著者
内田 智士 弓場 英司
出版者
東京大学
雑誌
基盤研究(B)
巻号頁・発行日
2018-04-01

メッセンジャーRNA (mRNA)を用いたがんワクチンは、患者毎に異なるネオ抗原を標的とした設計が容易であり、かつ抗がん免疫を得る上で重要な細胞性免疫を得られるといった特長を持つ。一方で、ワクチンには、抗原とともに、免疫賦活化のためのアジュバントの投与が必要となるが、mRNAワクチンに適したアジュバントの開発は行われてこなかった。まず、本研究では、mRNAに2本鎖RNA構造を組み込むことで、アジュバント機能を組み込んだmRNAを開発するが、この設計は安全性が高く、さらに抗原提示細胞に抗原とアジュバント共送達できるといった利点を持つ。従来我々が開発したシステムでは、mRNAに2本鎖構造を付与した結果、その翻訳活性が若干低下した。

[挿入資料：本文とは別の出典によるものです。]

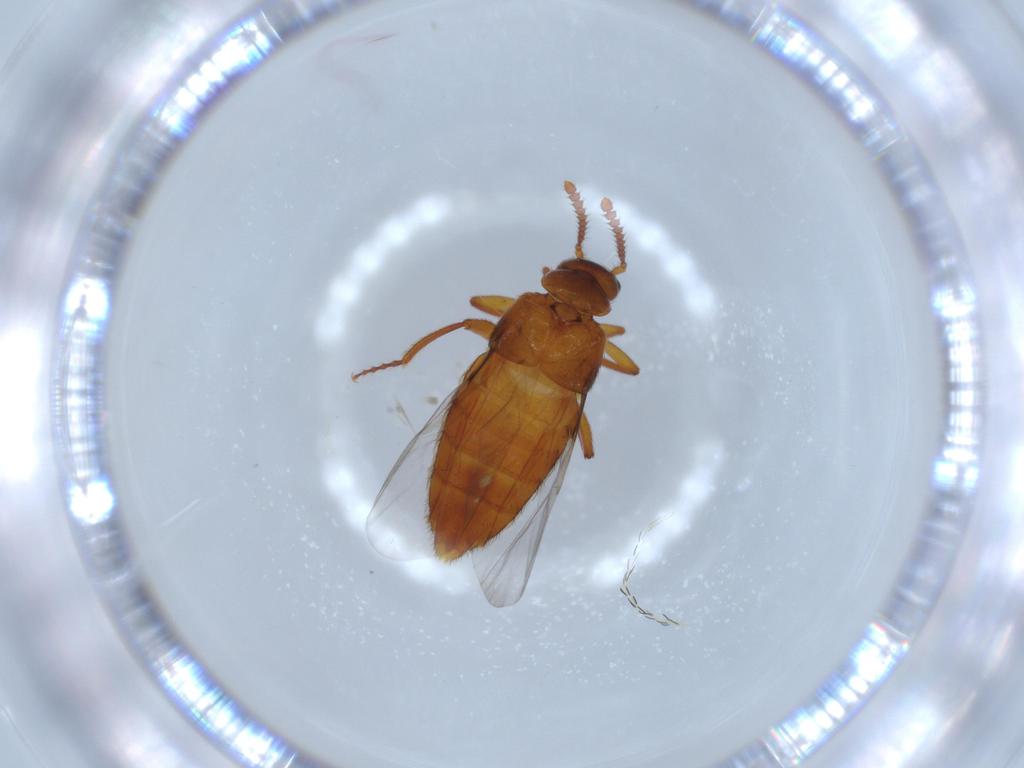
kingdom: Animalia
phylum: Arthropoda
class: Insecta
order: Coleoptera
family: Staphylinidae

本年度の研究で、2本鎖構造を再設計した結果、翻訳活性を損なわず、高い免疫賦活化作用を示すmRNA構造見いだすことに成功した。さらに、mRNA導入により惹起される炎症反応の強度を制御することにも新たに成功したが、この点は、ワクチン効果を得るのに必要十分な強度の免疫賦活化作用を得ることで、安全かつ効果的にmRNAワクチンを投与する上で極めて重要である。また、mRNAワクチンでは、脾臓やリンパ節といった免疫組織にmRNAを効率的に送達することが必要となるが、そのためには輸送担体に免疫組織指向性のリガンドを組み込むとともに、標的組織への送達前のmRNA酵素分解を防ぐことが必要である。本年度の研究で、2本鎖RNA構造を組み込む際に用いた方法論を、mRNA輸送担体の安定化に展開することで、生体内でのmRNA酵素分解耐性の飛躍的向上に成功した。以上のように、mRNAワクチンに必要な、mRNA設計、及び輸送担体設計において、優れた成果を得ることができた。